One of the largest challenges, said Raman, is limited labor availability. “It’s extraordinarily difficult to attract labor to work factory jobs, which are often not temperature controlled, are physically demanding and can be highly repetitive,” she said. “The tightness of that market has led to the cost of hiring becoming astronomical.”

Van den Bossche agreed. He noted that, in response, companies who have reshored manufacturing to the U.S. are starting to look at automating and at other potential labor pools, such as persons who were previously incarcerated, or with disabilities. “They’re also looking for people who are more comfortable with digital technologies,” he added. “They need digitally native blue-collar people to operate today’s more automated plants.”

Another challenge is finding suppliers who can provide parts and materials at a scale and quality level comparable to the ones they worked with in China. If they can’t, then they’re still forced to operate a long, global supply chain to source the components they need.

“Having an ecosystem of suppliers here is very helpful to successfully reshoring manufacturing,” Van den Bossche continued. “Interestingly, the Chinese have figured this out. They’ve set up multiple suppliers of components in Mexico. Specifically, Mexico foreign direct investment has risen by 48% between first quarter 2022 and first quarter 2023.”

When considering reshoring manufacturing, American companies would be wise to look at helping their suppliers locate operations alongside them, he added. “That reinforces a relatively short supply chain while eliminating concerns about transfer of knowledge or a reduction in quality. Because many of them can find suppliers, but they’re often struggling to find the same quality they’ve come to rely upon from China.”

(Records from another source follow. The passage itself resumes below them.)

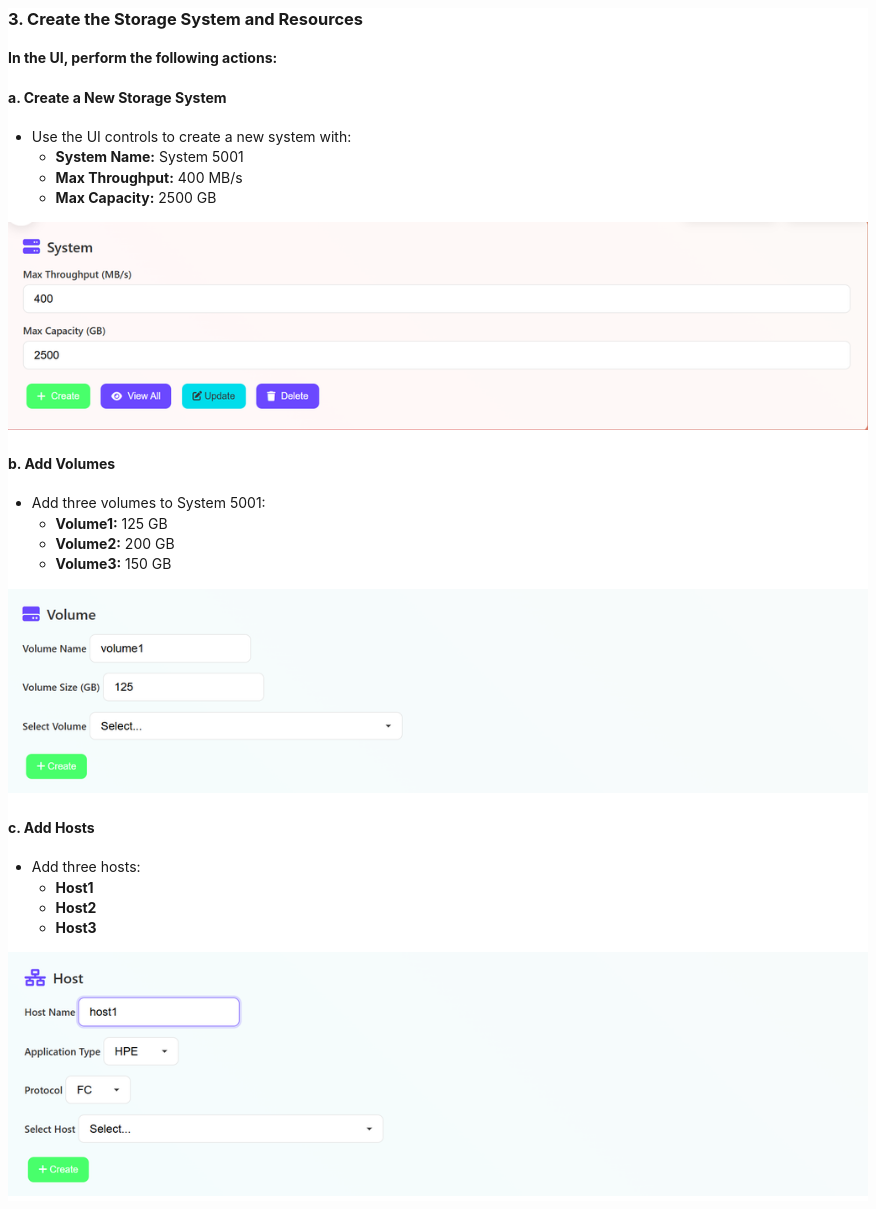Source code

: ### 3. Create the Storage System and Resources

**In the UI, perform the following actions:**

#### a. Create a New Storage System
- Use the UI controls to create a new system with:
  - **System Name:** System 5001
  - **Max Throughput:** 400 MB/s
  - **Max Capacity:** 2500 GB

![f1_sys](../ui/images/demo/f1_sys.png)

#### b. Add Volumes
- Add three volumes to System 5001:
  - **Volume1:** 125 GB
  - **Volume2:** 200 GB
  - **Volume3:** 150 GB

![f1_volume](../ui/images/demo/f1_volume.png)

#### c. Add Hosts
- Add three hosts:
  - **Host1**
  - **Host2**
  - **Host3**

![f1_host](../ui/images/demo/f1_host.png)

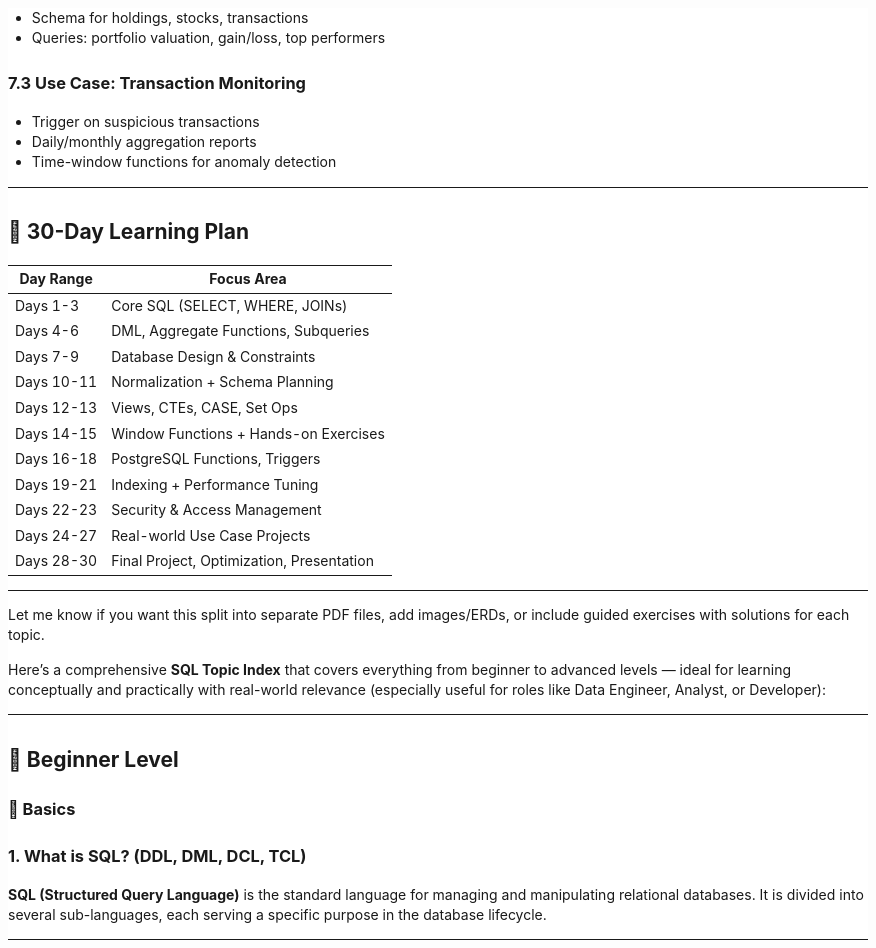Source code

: * Schema for holdings, stocks, transactions
* Queries: portfolio valuation, gain/loss, top performers

### 7.3 Use Case: Transaction Monitoring

* Trigger on suspicious transactions
* Daily/monthly aggregation reports
* Time-window functions for anomaly detection

---

## 📆 30-Day Learning Plan

| Day Range  | Focus Area                                |
| ---------- | ----------------------------------------- |
| Days 1-3   | Core SQL (SELECT, WHERE, JOINs)           |
| Days 4-6   | DML, Aggregate Functions, Subqueries      |
| Days 7-9   | Database Design & Constraints             |
| Days 10-11 | Normalization + Schema Planning           |
| Days 12-13 | Views, CTEs, CASE, Set Ops                |
| Days 14-15 | Window Functions + Hands-on Exercises     |
| Days 16-18 | PostgreSQL Functions, Triggers            |
| Days 19-21 | Indexing + Performance Tuning             |
| Days 22-23 | Security & Access Management              |
| Days 24-27 | Real-world Use Case Projects              |
| Days 28-30 | Final Project, Optimization, Presentation |

---

Let me know if you want this split into separate PDF files, add images/ERDs, or include guided exercises with solutions for each topic.

Here’s a comprehensive **SQL Topic Index** that covers everything from beginner to advanced levels — ideal for learning conceptually and practically with real-world relevance (especially useful for roles like Data Engineer, Analyst, or Developer):

---

## 🔰 **Beginner Level**

### 📘 Basics
### 1. What is SQL? (DDL, DML, DCL, TCL)

**SQL (Structured Query Language)** is the standard language for managing and manipulating relational databases. It is divided into several sub-languages, each serving a specific purpose in the database lifecycle.

---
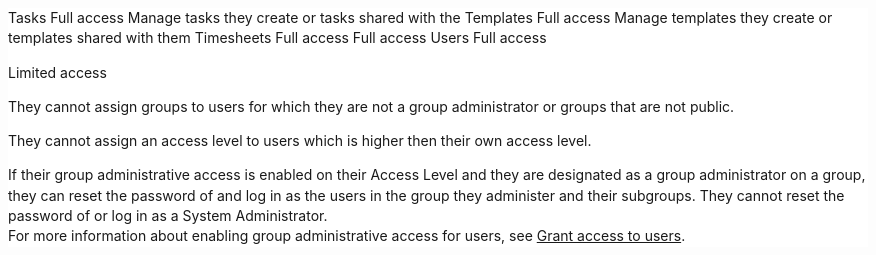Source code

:   <tr> 
   <td>Tasks</td> 
   <td>Full access</td> 
   <td>Manage tasks they create or tasks shared with the</td> 
  </tr> 
  <tr> 
   <td>Templates</td> 
   <td>Full access</td> 
   <td>Manage templates they create or templates shared with them</td> 
  </tr> 
  <tr> 
   <td>Timesheets</td> 
   <td>Full access</td> 
   <td>Full access</td> 
  </tr> 
  <tr> 
   <td>Users</td> 
   <td>Full access</td> 
   <td> <p>Limited access</p> <p>They cannot assign groups to users for which they are not a <span>group administrator</span> or groups that are not public.</p> <p>They cannot assign an access level to users which is higher then their own access level.</p> <p>If their group administrative access is enabled on their Access Level and they are designated as a <span>group administrator</span> on a group, they can reset the password of and log in as the users in the group they administer and their subgroups. They cannot reset the password of or log in as a System Administrator.<br>For more information about enabling group administrative access for users, see <a href="../../../administration-and-setup/add-users/configure-and-grant-access/grant-access-other-users.md" class="MCXref xref">Grant access to users</a>.</p> </td> 
  </tr> 
 </tbody> 
</table>

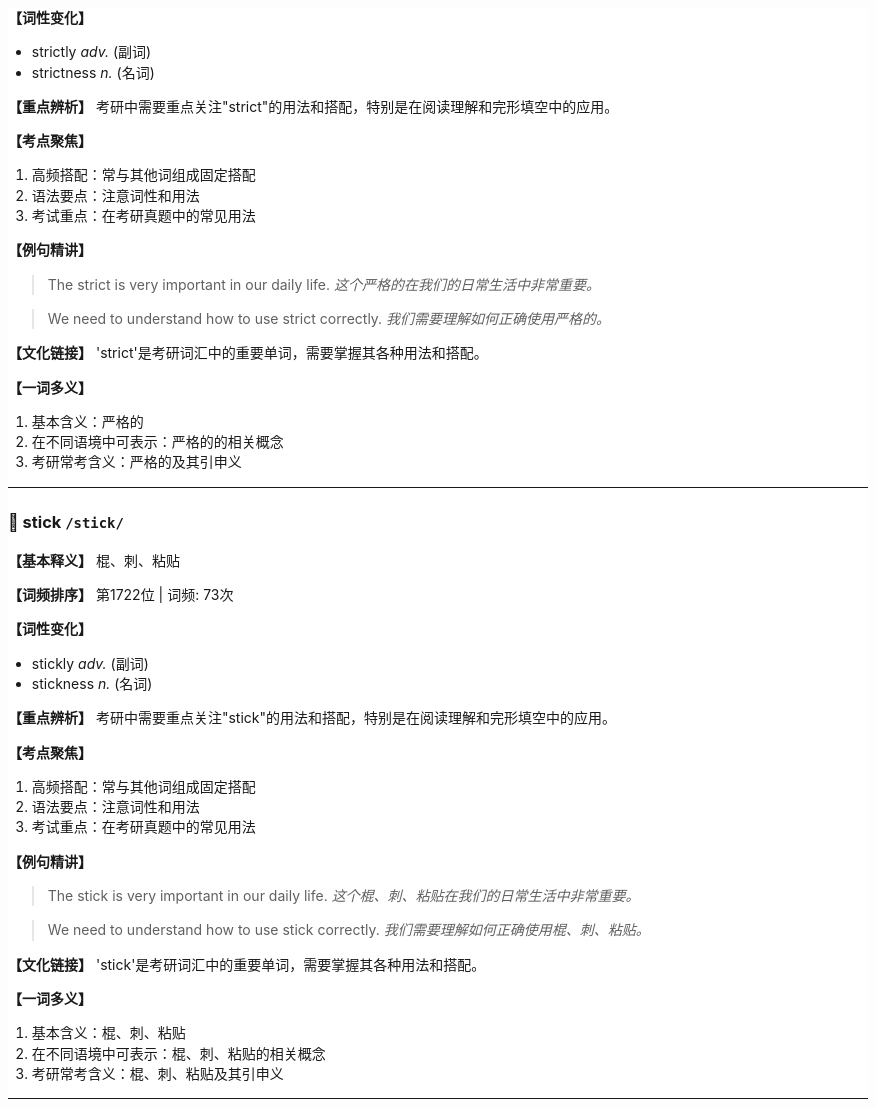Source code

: **【词性变化】**
- strictly *adv.* (副词)
- strictness *n.* (名词)

**【重点辨析】**
考研中需要重点关注"strict"的用法和搭配，特别是在阅读理解和完形填空中的应用。

**【考点聚焦】**
1. 高频搭配：常与其他词组成固定搭配
2. 语法要点：注意词性和用法
3. 考试重点：在考研真题中的常见用法

**【例句精讲】**
> The strict is very important in our daily life.
> *这个严格的在我们的日常生活中非常重要。*

> We need to understand how to use strict correctly.
> *我们需要理解如何正确使用严格的。*

**【文化链接】**
'strict'是考研词汇中的重要单词，需要掌握其各种用法和搭配。

**【一词多义】**
1. 基本含义：严格的
2. 在不同语境中可表示：严格的的相关概念
3. 考研常考含义：严格的及其引申义

---
### 💫 stick `/stick/`

**【基本释义】** 棍、刺、粘贴

**【词频排序】** 第1722位 | 词频: 73次

**【词性变化】**
- stickly *adv.* (副词)
- stickness *n.* (名词)

**【重点辨析】**
考研中需要重点关注"stick"的用法和搭配，特别是在阅读理解和完形填空中的应用。

**【考点聚焦】**
1. 高频搭配：常与其他词组成固定搭配
2. 语法要点：注意词性和用法
3. 考试重点：在考研真题中的常见用法

**【例句精讲】**
> The stick is very important in our daily life.
> *这个棍、刺、粘贴在我们的日常生活中非常重要。*

> We need to understand how to use stick correctly.
> *我们需要理解如何正确使用棍、刺、粘贴。*

**【文化链接】**
'stick'是考研词汇中的重要单词，需要掌握其各种用法和搭配。

**【一词多义】**
1. 基本含义：棍、刺、粘贴
2. 在不同语境中可表示：棍、刺、粘贴的相关概念
3. 考研常考含义：棍、刺、粘贴及其引申义

---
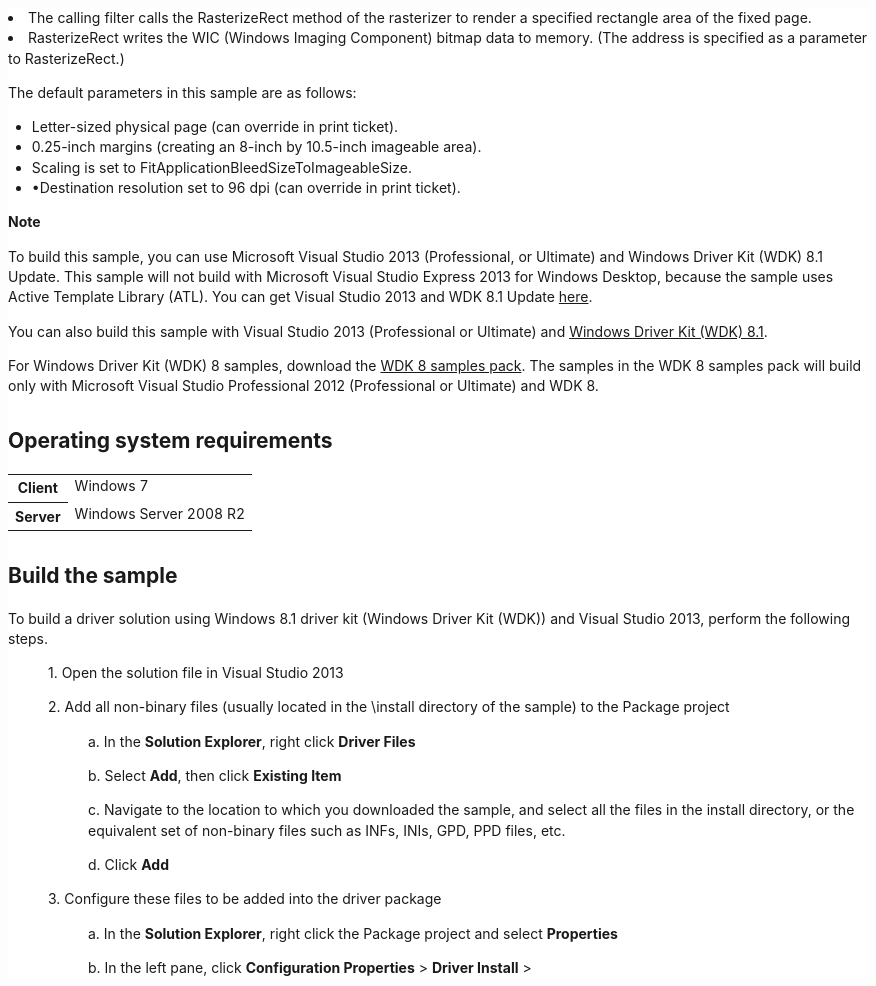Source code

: </li><li>The calling filter calls the RasterizeRect method of the rasterizer to render a specified rectangle area of the fixed page.
</li><li>RasterizeRect writes the WIC (Windows Imaging Component) bitmap data to memory. (The address is specified as a parameter to RasterizeRect.)
</li></ul>
<p>The default parameters in this sample are as follows:</p>
<ul>
<li>Letter-sized physical page (can override in print ticket). </li><li>0.25-inch margins (creating an 8-inch by 10.5-inch imageable area). </li><li>Scaling is set to FitApplicationBleedSizeToImageableSize. </li><li>•Destination resolution set to 96 dpi (can override in print ticket). </li></ul>
<p class="note"><b>Note</b>&nbsp;&nbsp;</p>
<p class="note">To build this sample, you can use Microsoft Visual Studio&nbsp;2013 (Professional, or Ultimate) and Windows Driver Kit (WDK)&nbsp;8.1 Update. This sample will not build with Microsoft Visual Studio Express&nbsp;2013 for Windows Desktop, because the sample
 uses Active Template Library (ATL). You can get Visual Studio&nbsp;2013 and WDK&nbsp;8.1 Update
<a href="http://go.microsoft.com/fwlink/p/?LInkID=239721">here</a>.</p>
<p class="note">You can also build this sample with Visual Studio&nbsp;2013 (Professional or Ultimate) and
<a href="http://go.microsoft.com/fwlink/p/?LInkID=391348">Windows Driver Kit (WDK)&nbsp;8.1</a>.</p>
<p class="note">For Windows Driver Kit (WDK)&nbsp;8 samples, download the <a href=" http://go.microsoft.com/fwlink/?LinkId=317090">
WDK&nbsp;8 samples pack</a>. The samples in the WDK&nbsp;8 samples pack will build only with Microsoft Visual Studio Professional&nbsp;2012 (Professional or Ultimate) and WDK&nbsp;8.</p>
<p></p>
<h2>Operating system requirements</h2>
<table>
<tbody>
<tr>
<th>Client</th>
<td><dt>Windows&nbsp;7 </dt></td>
</tr>
<tr>
<th>Server</th>
<td><dt>Windows Server&nbsp;2008&nbsp;R2 </dt></td>
</tr>
</tbody>
</table>
<h2>Build the sample</h2>
<p>To build a driver solution using Windows&nbsp;8.1 driver kit (Windows Driver Kit (WDK)) and Visual Studio&nbsp;2013, perform the following steps.</p>
<dl><dd>
<p>1. Open the solution file in Visual Studio&nbsp;2013</p>
</dd><dd>
<p>2. Add all non-binary files (usually located in the \install directory of the sample) to the Package project</p>
<dl><dd>
<p>a. In the <b>Solution Explorer</b>, right click <b>Driver Files</b></p>
</dd><dd>
<p>b. Select <b>Add</b>, then click <b>Existing Item</b></p>
</dd><dd>
<p>c. Navigate to the location to which you downloaded the sample, and select all the files in the install directory, or the equivalent set of non-binary files such as INFs, INIs, GPD, PPD files, etc.</p>
</dd><dd>
<p>d. Click <b>Add</b></p>
</dd></dl>
</dd><dd>
<p>3. Configure these files to be added into the driver package</p>
<dl><dd>
<p>a. In the <b>Solution Explorer</b>, right click the Package project and select
<b>Properties</b></p>
</dd><dd>
<p>b. In the left pane, click <b>Configuration Properties</b> &gt; <b>Driver Install</b> &gt;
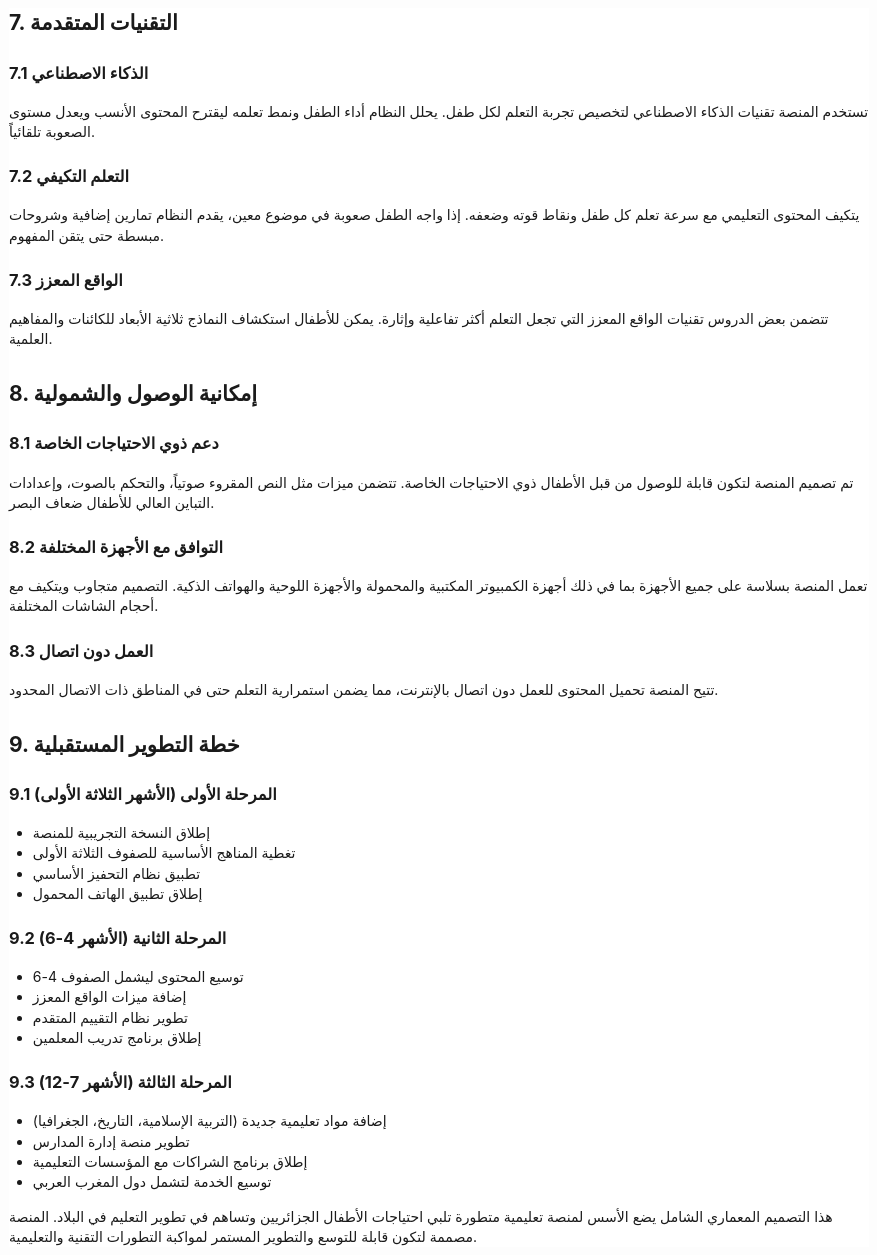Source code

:## 7. التقنيات المتقدمة

### 7.1 الذكاء الاصطناعي
تستخدم المنصة تقنيات الذكاء الاصطناعي لتخصيص تجربة التعلم لكل طفل. يحلل النظام أداء الطفل ونمط تعلمه ليقترح المحتوى الأنسب ويعدل مستوى الصعوبة تلقائياً.

### 7.2 التعلم التكيفي
يتكيف المحتوى التعليمي مع سرعة تعلم كل طفل ونقاط قوته وضعفه. إذا واجه الطفل صعوبة في موضوع معين، يقدم النظام تمارين إضافية وشروحات مبسطة حتى يتقن المفهوم.

### 7.3 الواقع المعزز
تتضمن بعض الدروس تقنيات الواقع المعزز التي تجعل التعلم أكثر تفاعلية وإثارة. يمكن للأطفال استكشاف النماذج ثلاثية الأبعاد للكائنات والمفاهيم العلمية.

## 8. إمكانية الوصول والشمولية

### 8.1 دعم ذوي الاحتياجات الخاصة
تم تصميم المنصة لتكون قابلة للوصول من قبل الأطفال ذوي الاحتياجات الخاصة. تتضمن ميزات مثل النص المقروء صوتياً، والتحكم بالصوت، وإعدادات التباين العالي للأطفال ضعاف البصر.

### 8.2 التوافق مع الأجهزة المختلفة
تعمل المنصة بسلاسة على جميع الأجهزة بما في ذلك أجهزة الكمبيوتر المكتبية والمحمولة والأجهزة اللوحية والهواتف الذكية. التصميم متجاوب ويتكيف مع أحجام الشاشات المختلفة.

### 8.3 العمل دون اتصال
تتيح المنصة تحميل المحتوى للعمل دون اتصال بالإنترنت، مما يضمن استمرارية التعلم حتى في المناطق ذات الاتصال المحدود.

## 9. خطة التطوير المستقبلية

### 9.1 المرحلة الأولى (الأشهر الثلاثة الأولى)
- إطلاق النسخة التجريبية للمنصة
- تغطية المناهج الأساسية للصفوف الثلاثة الأولى
- تطبيق نظام التحفيز الأساسي
- إطلاق تطبيق الهاتف المحمول

### 9.2 المرحلة الثانية (الأشهر 4-6)
- توسيع المحتوى ليشمل الصفوف 4-6
- إضافة ميزات الواقع المعزز
- تطوير نظام التقييم المتقدم
- إطلاق برنامج تدريب المعلمين

### 9.3 المرحلة الثالثة (الأشهر 7-12)
- إضافة مواد تعليمية جديدة (التربية الإسلامية، التاريخ، الجغرافيا)
- تطوير منصة إدارة المدارس
- إطلاق برنامج الشراكات مع المؤسسات التعليمية
- توسيع الخدمة لتشمل دول المغرب العربي

هذا التصميم المعماري الشامل يضع الأسس لمنصة تعليمية متطورة تلبي احتياجات الأطفال الجزائريين وتساهم في تطوير التعليم في البلاد. المنصة مصممة لتكون قابلة للتوسع والتطوير المستمر لمواكبة التطورات التقنية والتعليمية.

In addition to labor shortages and sourcing challenges, Moser notes that U.S. manufacturing infrastructure is much older than that located elsewhere in more recently developed countries. “The U.S. manufacturing peak was shortly after World War II, but in most emerging countries—and even in Europe—a lot of development has happened in the last 10 or 20 years. In many ways, the U.S. is not as automated or modern,” he said.

To help companies quantify the costs and risks of offshore versus domestic sourcing, Moser noted that the Reshoring Initiative has a free, total cost of ownership (TCO) estimator. It includes most of the factors mentioned.